Nagamori I., Yabuta N., Fujii T., Tanaka H., Yomogida K., Nishimune Y., Nojima H.

TISP40, a mouse spermatid-specific gene, encodes a CREB/CREM family transcription factor that is predominantly expressed during spermiogenesis. We report here that TISP40 generates two types of proteins, Tisp40alpha and Tisp40beta, both of which contain a transmembrane domain and localize to the endoplasmic reticulum (ER). In contrast, mutant proteins lacking the transmembrane domain (Tisp40alpha/betaDeltaTM) primarily localize to the nucleus.

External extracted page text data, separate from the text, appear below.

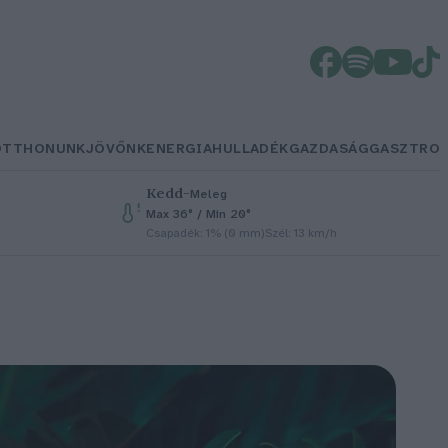
OTTHONUNK
JÖVŐNK
ENERGIA
HULLADÉK
GAZDASÁG
GASZTRO
Kedd
–
Meleg
Max 36° / Min 20°
Csapadék: 1% (0 mm)
Szél: 13 km/h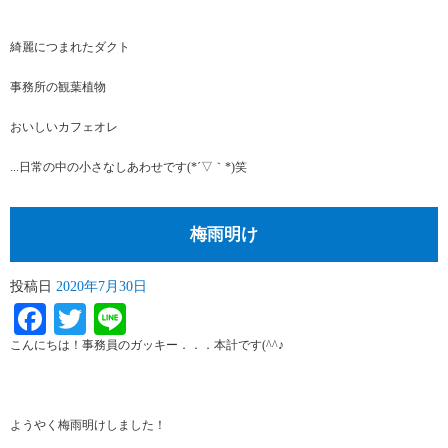
綺麗につまれたダクト
事務所の観葉植物
おいしいカフェオレ
...日常の中の小さなしあわせです(*´▽｀*)笑
梅雨明け
投稿日
2020年7月30日
Facebook
Twitter
Line
こんにちは！事務員のガッキー．．．本計です(^^♪
ようやく梅雨明けしました！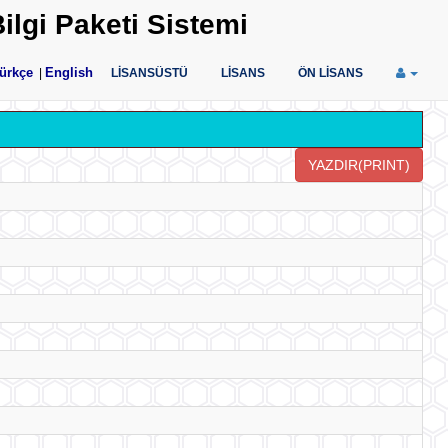
ilgi Paketi Sistemi
ürkçe
English
|
LİSANSÜSTÜ
LİSANS
ÖN LİSANS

Endoglycosidase H treatment shows that the C-terminus of Tisp40alpha/beta is glycosylated. Protease experiments demonstrate that Tisp40alpha/beta are Type II transmembrane proteins that are released into the nucleus by a two-step cleavage mechanism called 'regulated intramembrane proteolysis' (Rip). Unlike previously published observations, Tisp40alpha does not bind to the NF-kappaB site; instead, it specifically binds to the unfolded protein response element (UPRE). Luciferase assays reveal that Tisp40betaDeltaTM activates transcription through UPRE. Northern blot analysis shows that Tisp40alpha/betaDeltaTM proteins up-regulate EDEM (ER degradation of enhancing alpha-manosidase-like protein) mRNA. These observations unveil a novel event in mouse spermiogenesis and show that the final stage of transcriptional regulation is controlled by the Rip pathway.